Pramila Jayapal’s Comments About Immigrants Are Both Patronizing and Insulting

No matter how much changes in American politics, some things – it seems – remain the same. For example, whenever Americans attempt to debate the merits of mass, unchecked immigration – legal or illegal – the pro-mass-immigration lobby trots out the same old talking points. One of the most prominent is to assert that “immigrants” (which they use to describe both lawful migrants and illegal aliens) indispensably perform a certain number of menial jobs (in agriculture, housekeeping, or landscaping, for example) and our economy would supposedly suffer without them (e.g., see here and here). This is not only patronizing and offensive to immigrants, but also conflates legal immigrants with illegal aliens. Just as importantly, this narrative is misleading and divorced from the facts.
A recent case in point is Rep. Pramila Jayapal from Washington state, who has a long history of radical anti-immigration-enforcement activism. During an April 19 House Judiciary Committee markup of the Border Security and Enforcement Act of 2023 (H.R. 2640) Jayapal attacked the FAIR-supported legislation arguing, instead, for amnesty in the midst of an-out-control border crisis. Although the Border Security and Enforcement Act of 2023 promotes common-sense fixes to the massive flood of illegal migration, the Washington Democrat claimed that the legislation represented “anti-immigrant” hypocrisy.
She then proceeded to misleadingly conflate illegal aliens and legal immigrants and fired off a list of jobs the foreign-born do, including “pick[ing] the food we eat” and “clean[ing] our homes.” Jayapal asserted that “[t]his country needs immigrants to survive” and would face a “labor shortage” without them.

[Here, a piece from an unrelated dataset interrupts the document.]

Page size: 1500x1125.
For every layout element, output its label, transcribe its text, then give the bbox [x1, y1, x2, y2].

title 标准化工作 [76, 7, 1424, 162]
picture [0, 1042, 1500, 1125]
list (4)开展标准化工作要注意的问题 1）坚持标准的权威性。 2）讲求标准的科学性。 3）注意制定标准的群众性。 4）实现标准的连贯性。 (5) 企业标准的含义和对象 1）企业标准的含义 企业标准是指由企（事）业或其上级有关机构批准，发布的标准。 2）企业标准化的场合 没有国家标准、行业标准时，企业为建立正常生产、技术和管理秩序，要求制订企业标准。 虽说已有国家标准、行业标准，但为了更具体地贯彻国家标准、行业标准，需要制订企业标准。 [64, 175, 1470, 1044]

Rep. Jayapal is herself an immigrant (from India) and she no doubt intended her words to praise immigrants. But this does not make them any less patronizing or insulting. That’s because the pro-mass-migration politician is reinforcing the stereotype that immigrants across the board are uneducated and unskilled and have little to offer American society except for menial labor – a slap in the face to legal immigrants who followed the rules and brought with them education and/or other skills. It is also offensive to American citizens when valid criticism of illegal migration is dismissed as nothing more than blind and unwelcoming xenophobia.
Jayapal’s Doomsday predictions that the U.S. faces labor shortages and economic pain if we don’t continue with the never-ending mass importation of cheap foreign labor also miss the mark. Americans are willing to do all kinds of work, including manual labor, as long as the pay is fair. In fact, a study by the Center for Immigration Studies has demonstrated that of “474 civilian occupations, only six are majority immigrant” and that “[t]here are no occupations in the United States in which a majority of workers are illegal immigrants.” The problem is not Americans, but the addiction of certain employers to low wages.

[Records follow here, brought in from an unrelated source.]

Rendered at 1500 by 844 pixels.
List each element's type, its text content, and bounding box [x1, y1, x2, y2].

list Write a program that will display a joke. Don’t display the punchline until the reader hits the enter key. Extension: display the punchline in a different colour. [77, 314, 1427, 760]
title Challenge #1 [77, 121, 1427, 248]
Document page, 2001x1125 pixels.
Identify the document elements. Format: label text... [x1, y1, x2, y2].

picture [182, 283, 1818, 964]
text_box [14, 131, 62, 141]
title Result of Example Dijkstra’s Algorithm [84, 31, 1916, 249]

Moreover, labor force participation remains below pre-COVID levels and the U-6 unemployment rate – which includes those who are underemployed, marginally attached to the labor force, or have given up looking for work – shows that there are still millions of Americans who could potentially fill many perceived gaps in the labor market. This is consistent with recent FAIR research.

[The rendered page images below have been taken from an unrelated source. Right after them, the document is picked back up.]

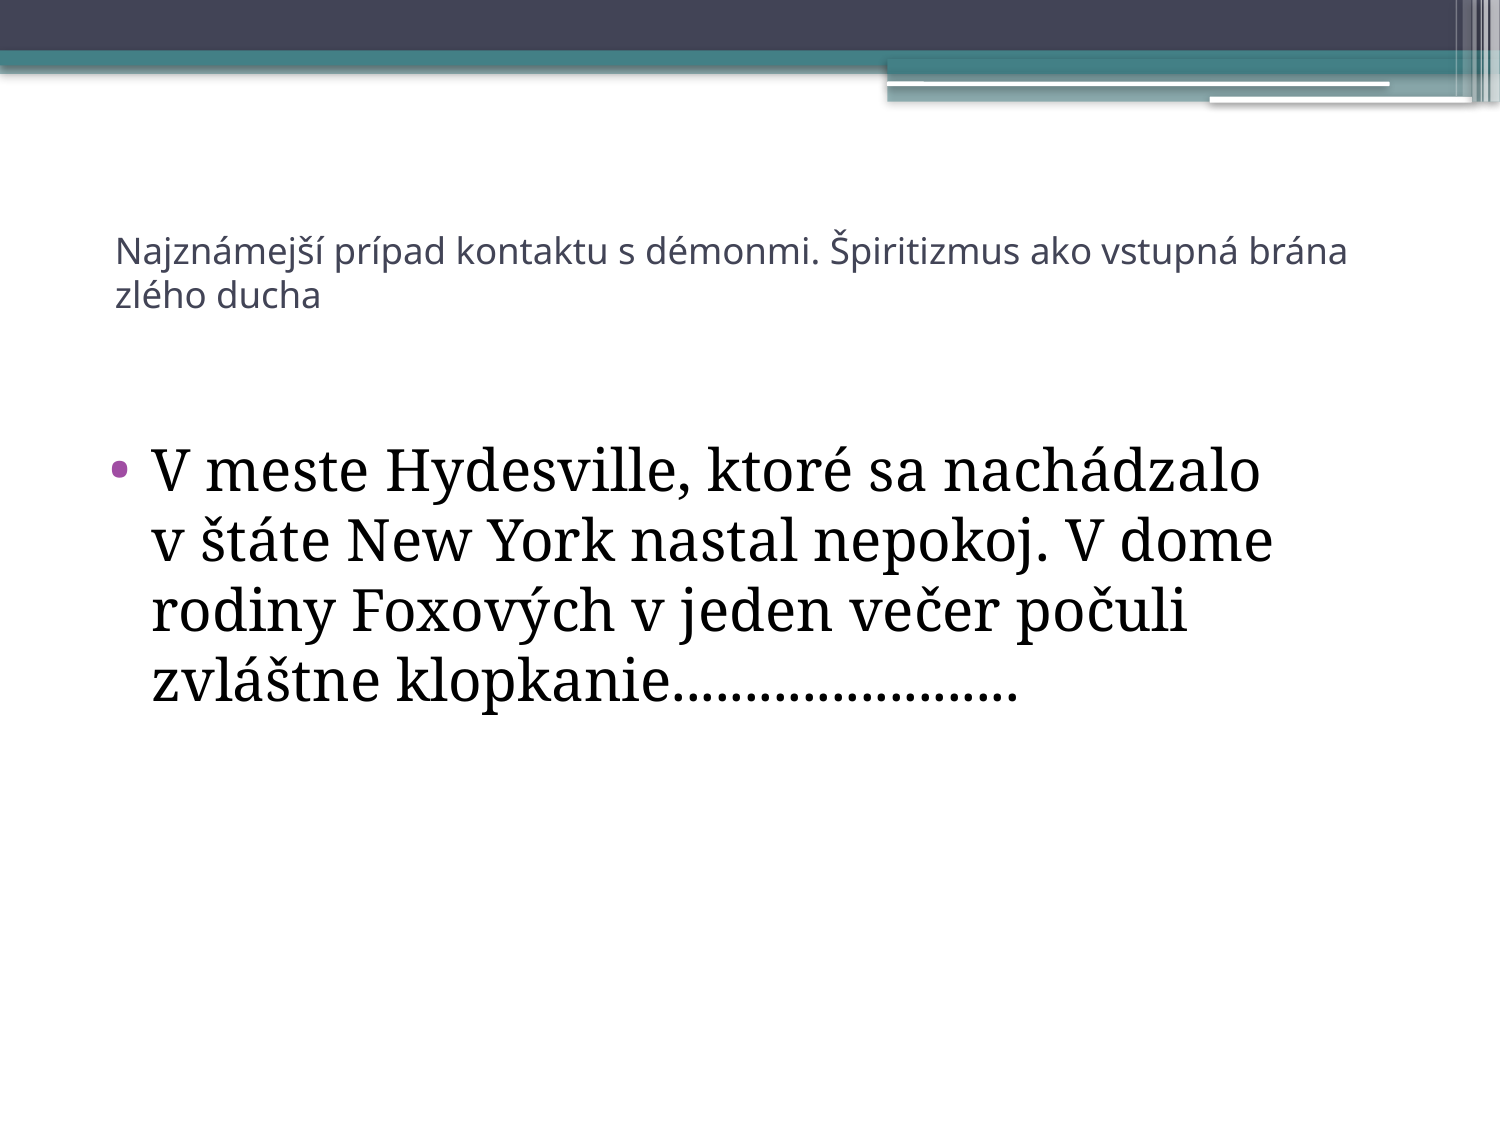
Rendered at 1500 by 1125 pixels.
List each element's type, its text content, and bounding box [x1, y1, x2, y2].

title Najznámejší prípad kontaktu s démonmi. Špiritizmus ako vstupná brána zlého ducha [100, 219, 1439, 324]
list V meste Hydesville, ktoré sa nachádzalo v štáte New York nastal nepokoj. V dome rodiny Foxových v jeden večer počuli zvláštne klopkanie........................ [76, 349, 1425, 1125]
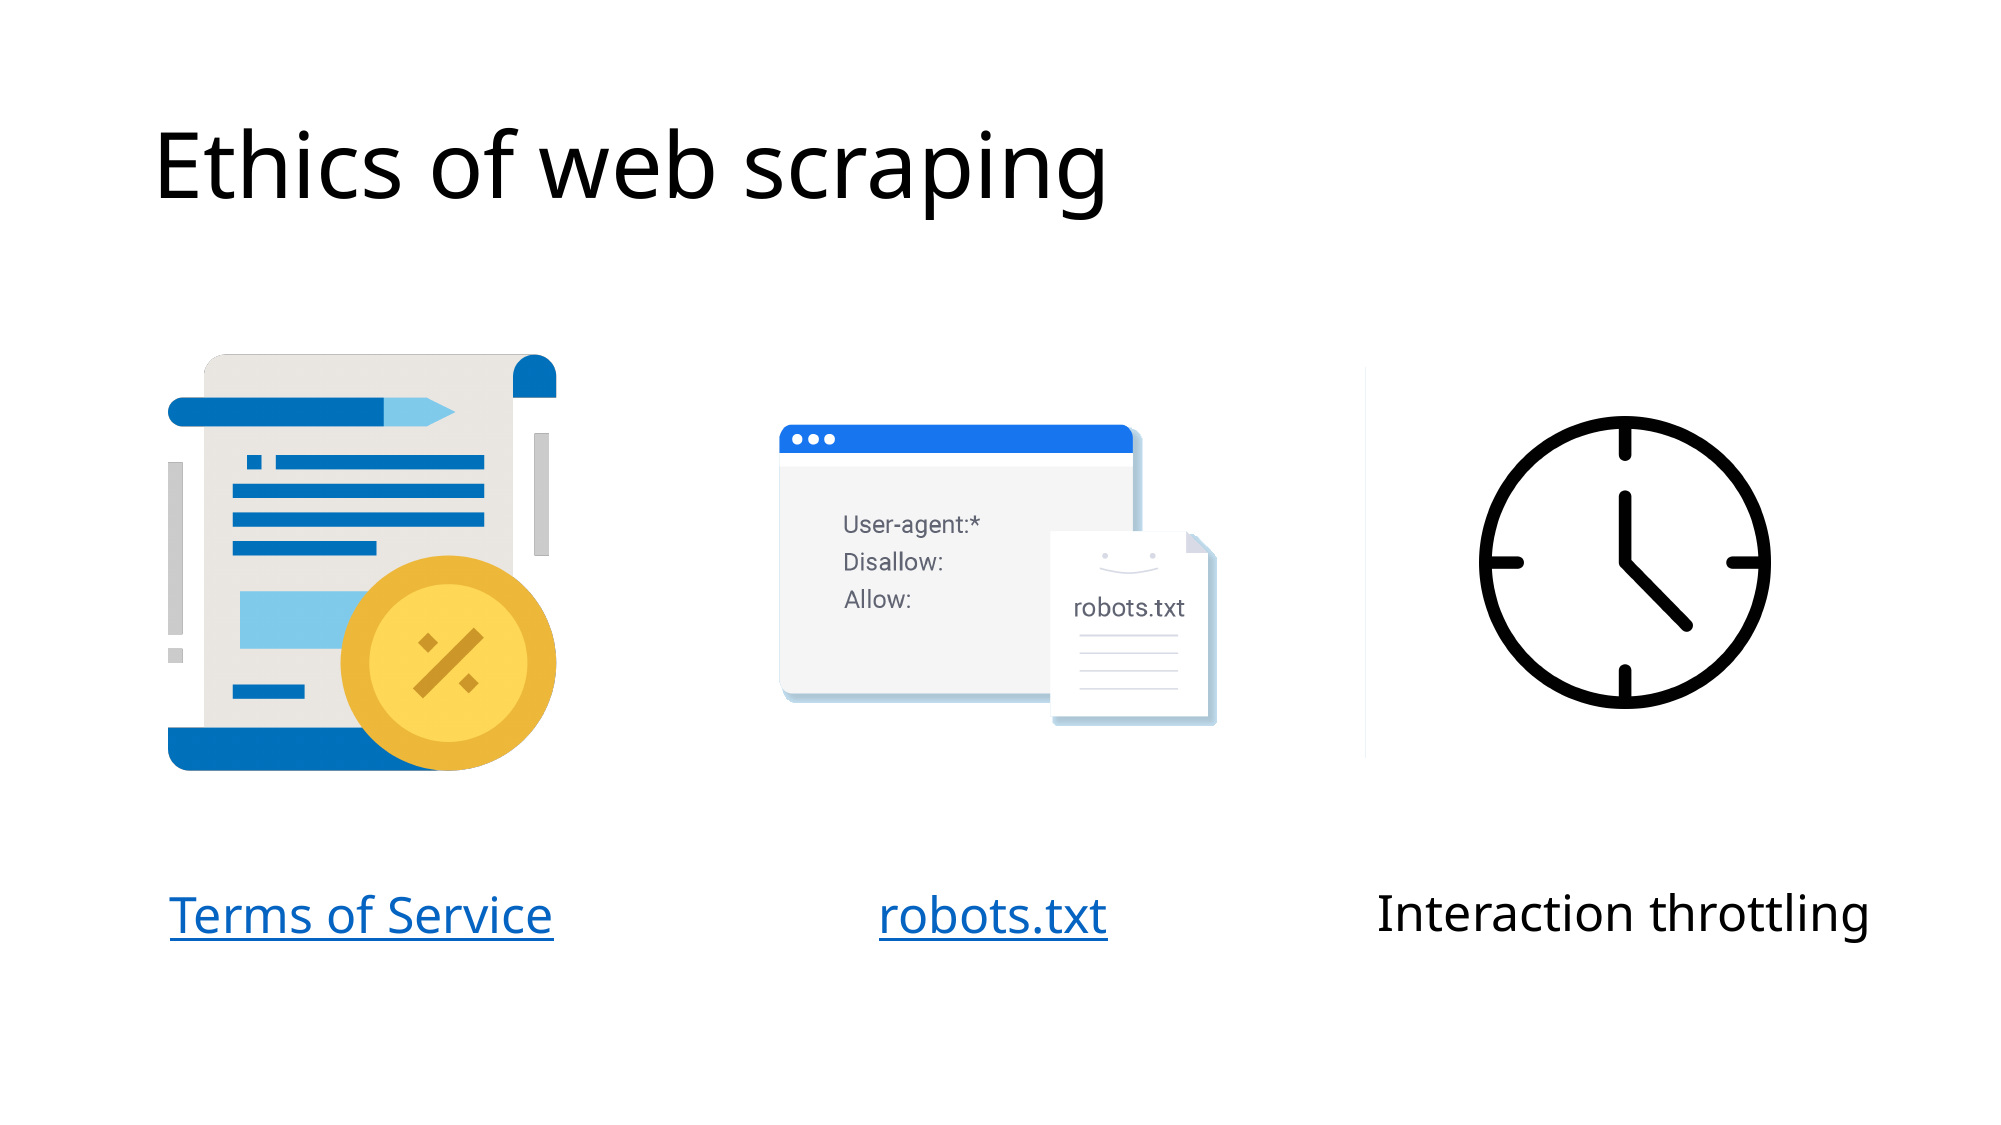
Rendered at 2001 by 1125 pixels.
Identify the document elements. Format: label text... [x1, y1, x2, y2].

picture [621, 367, 1366, 758]
title Ethics of web scraping [137, 59, 1863, 278]
text_box robots.txt [693, 806, 1294, 1025]
text_box Interaction throttling [1324, 806, 1925, 1025]
picture [132, 333, 592, 792]
picture [1479, 416, 1771, 709]
list Terms of Service [62, 806, 663, 1025]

What Rep. Jayapal’s remarks reveal is that, once we go beyond the façade of virtue signaling about compassion and welcoming the “huddled masses,” the pro-mass-immigration lobby sees the foreign-born as a never-ending supply of cheap labor. This may seem counter-intuitive to some, given the socialist inclinations of the likes of Pramila Jayapal, but perhaps there is a method to the madness. After all, more low-wage, low-skilled poverty means more dependence on government largesse – courtesy of the struggling American taxpayers, of course.